GPM, or gross profit margin, is a ratio that indicates profitability before taking into account the different costs that are involved. Discover the difference between gross profit sales and total revenue with lessons from a math teacher in this free video on math calculations for daily life.

## Video transcription

So how does one calculate gross profit margin -- GPM? Hi, I'm Jimmy Chang, and I've been teaching college mathematics for almost a decade. And we're here to calculate that little ratio known as the GPM. Now, just to remind you, the gross profit margin is a ratio that indicates profitability before you take into account the different costs that are involved. And here's the formula, but there's one thing I want you to kind of keep in mind first in that oftentimes when people talk about gross profit, they actually refer to total revenue.
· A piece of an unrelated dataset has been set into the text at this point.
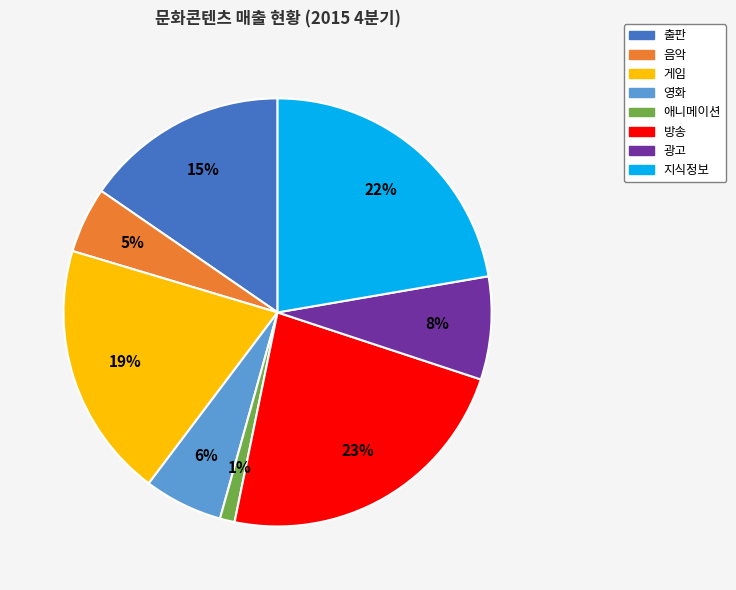

Rank the categories by value from lowest to highest.

애니메이션, 음악, 영화, 광고, 출판, 게임, 지식정보, 방송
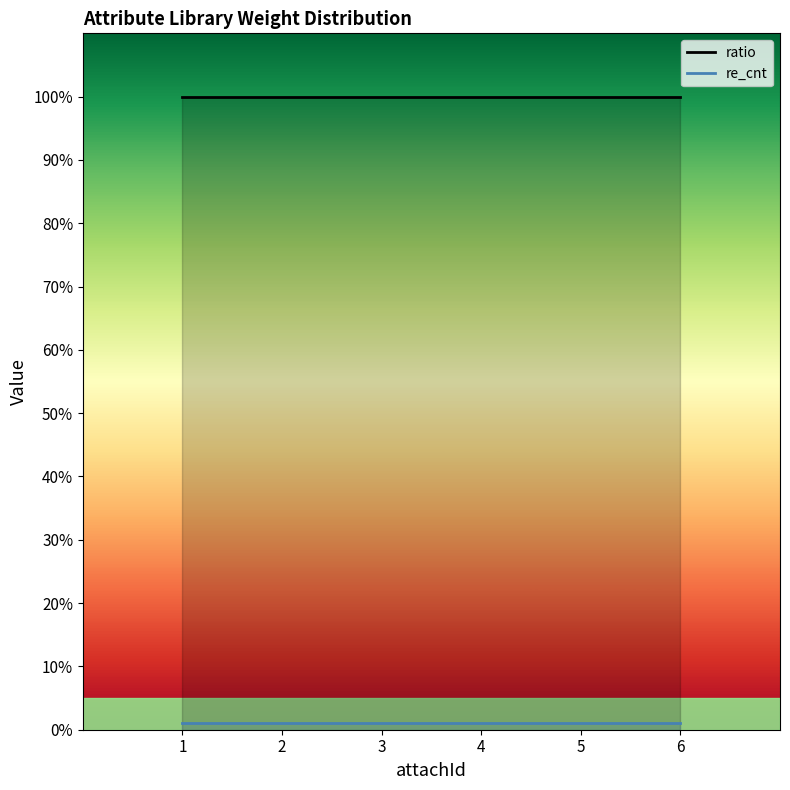

Which series has the largest total across all categories?

ratio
So when you see gross profit, you got to, you know, keep that in mind. It is actually a measure of what the total revenue happens to be. Now, the formula for the gross profit margin, GPM for short, is here. Now, you take the gross profit -- the total revenue -- you subtract by the total cost of sales. That's going to be the numerator of this ratio, and then you take that number and you're going to divide by the gross profit. Now, here's an example as to how that works. Suppose you have a gross profit of 70,000 dollars and you subtract by the total cost of sales for that particular period -- let's just say that quarter, 34,00 dollars. Now, what's going to happen is you subtract those two numbers. You're going to get 36,000 dollars, and you're going to divide by 70,000 dollars on your calculator. Now, when you plug it in, you're going...and you divide, you're going to get a number .5143, approximately. But what's really going to be practical, though, is you're going to convert that decimal. Right it...shift the decimal over two places to 51.43 percent. Now, that is going to be your gross profit margin. Now, that's going to give you an indicator as to how well you did that quarter. Now, if you are satisfied with the GPM that you have, then that's great. You want to stay on top of that target. But if you feel that your gross profit margin can be more, in this case -- higher than 51.43 percent -- then one thing that you definitely would want to consider is you may have to keep your costs lower for future quarters so that if you take in the same amount of revenue and your costs are lower, your GPM will definitely be higher. So my name is Jimmy Chang, and that is an indicator as to how to calculate your gross profit margin.